» Work to complete:
How many of the lines below include "actions"? Give the number and no other words.

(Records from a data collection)
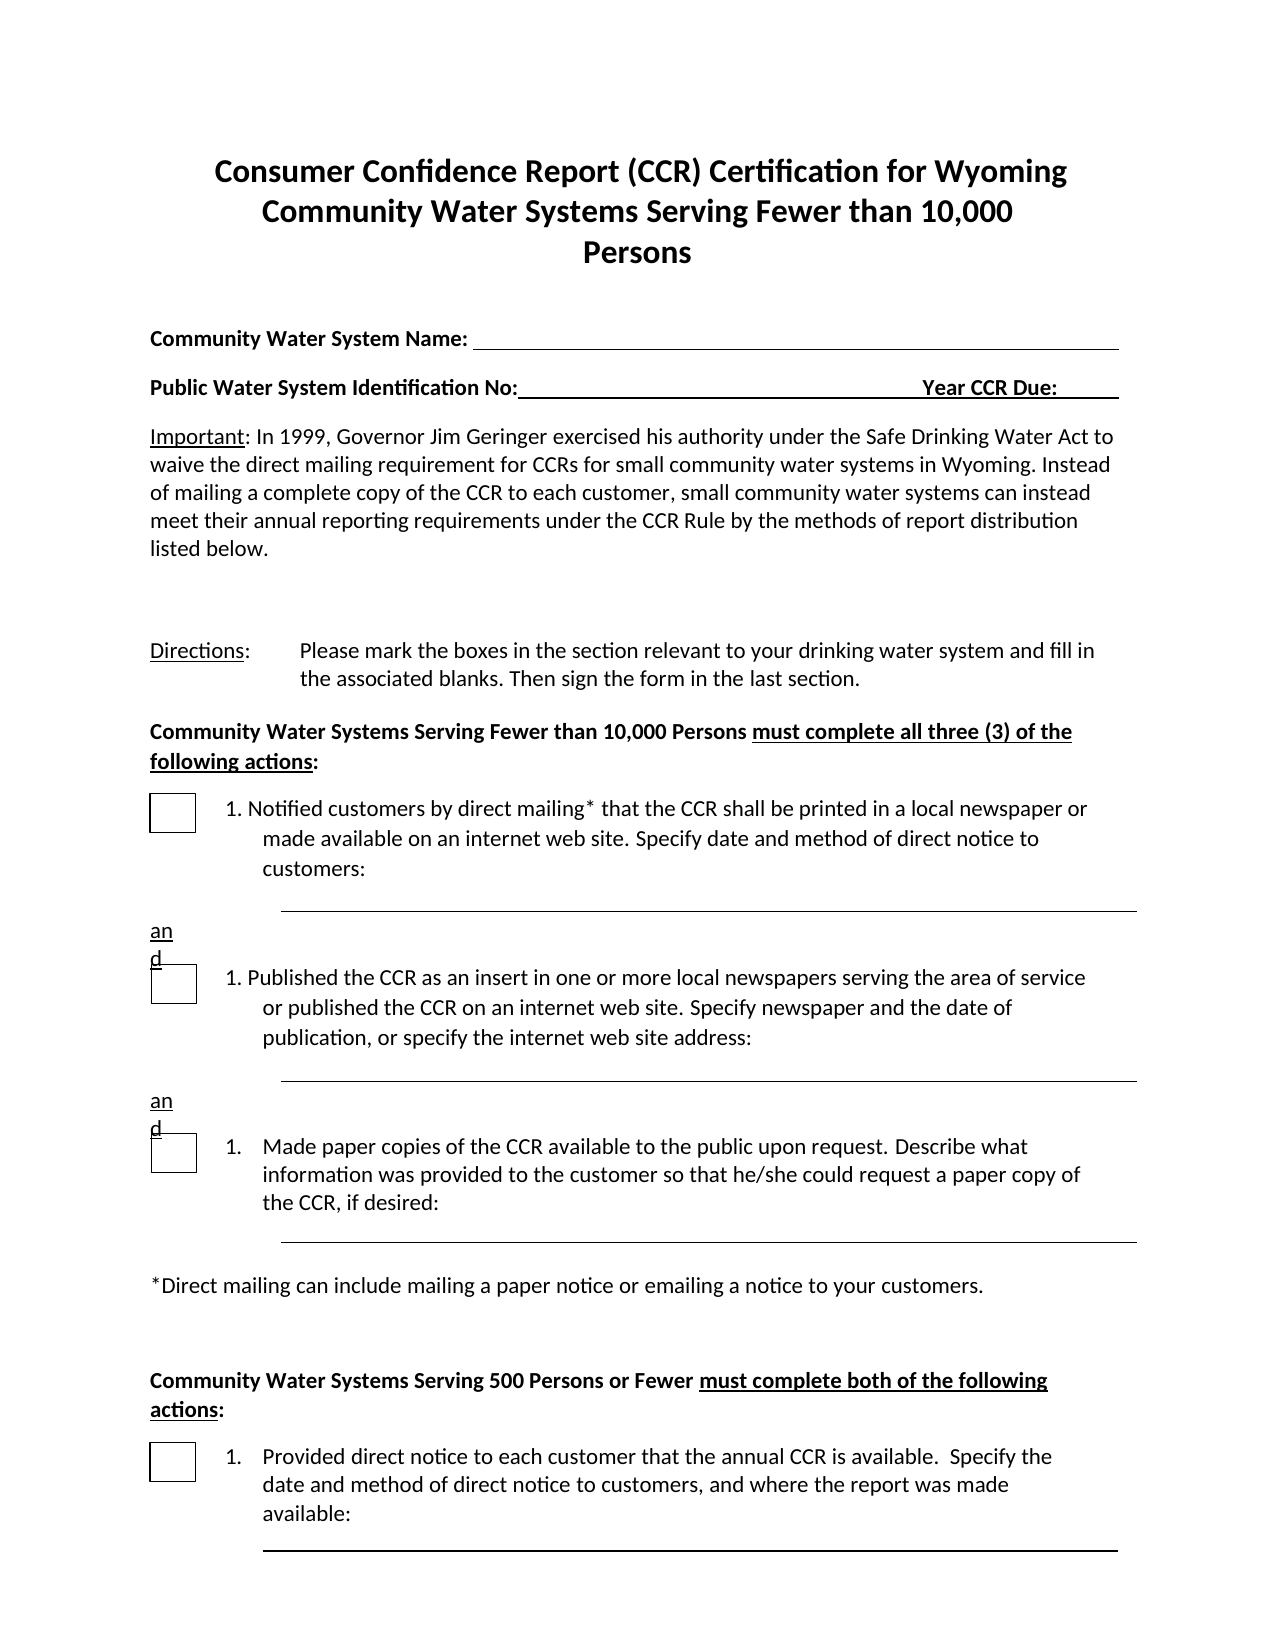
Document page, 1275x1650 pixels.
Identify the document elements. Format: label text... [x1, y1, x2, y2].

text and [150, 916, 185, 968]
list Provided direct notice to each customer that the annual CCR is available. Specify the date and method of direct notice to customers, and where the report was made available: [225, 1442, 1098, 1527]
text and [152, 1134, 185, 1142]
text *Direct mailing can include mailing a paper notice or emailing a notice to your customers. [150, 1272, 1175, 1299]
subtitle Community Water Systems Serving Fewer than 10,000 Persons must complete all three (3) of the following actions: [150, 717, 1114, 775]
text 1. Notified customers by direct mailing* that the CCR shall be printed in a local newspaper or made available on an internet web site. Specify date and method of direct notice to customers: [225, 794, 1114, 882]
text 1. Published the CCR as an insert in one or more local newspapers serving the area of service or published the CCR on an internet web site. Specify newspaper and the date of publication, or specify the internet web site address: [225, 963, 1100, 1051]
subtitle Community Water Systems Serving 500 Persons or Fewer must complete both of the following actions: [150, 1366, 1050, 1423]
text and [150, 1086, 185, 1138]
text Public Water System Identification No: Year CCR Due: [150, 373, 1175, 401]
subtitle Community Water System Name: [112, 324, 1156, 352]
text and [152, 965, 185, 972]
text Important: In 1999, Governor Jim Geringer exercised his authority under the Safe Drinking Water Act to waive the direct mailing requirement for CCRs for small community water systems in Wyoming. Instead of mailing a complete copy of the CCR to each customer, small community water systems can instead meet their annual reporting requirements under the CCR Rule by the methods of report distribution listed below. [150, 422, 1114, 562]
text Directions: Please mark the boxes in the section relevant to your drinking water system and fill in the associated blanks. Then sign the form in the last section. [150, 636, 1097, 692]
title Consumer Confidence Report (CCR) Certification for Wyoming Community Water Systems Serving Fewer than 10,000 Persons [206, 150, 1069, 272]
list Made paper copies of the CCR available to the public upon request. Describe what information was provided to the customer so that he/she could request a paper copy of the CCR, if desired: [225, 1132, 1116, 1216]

» Solution to this problem:
2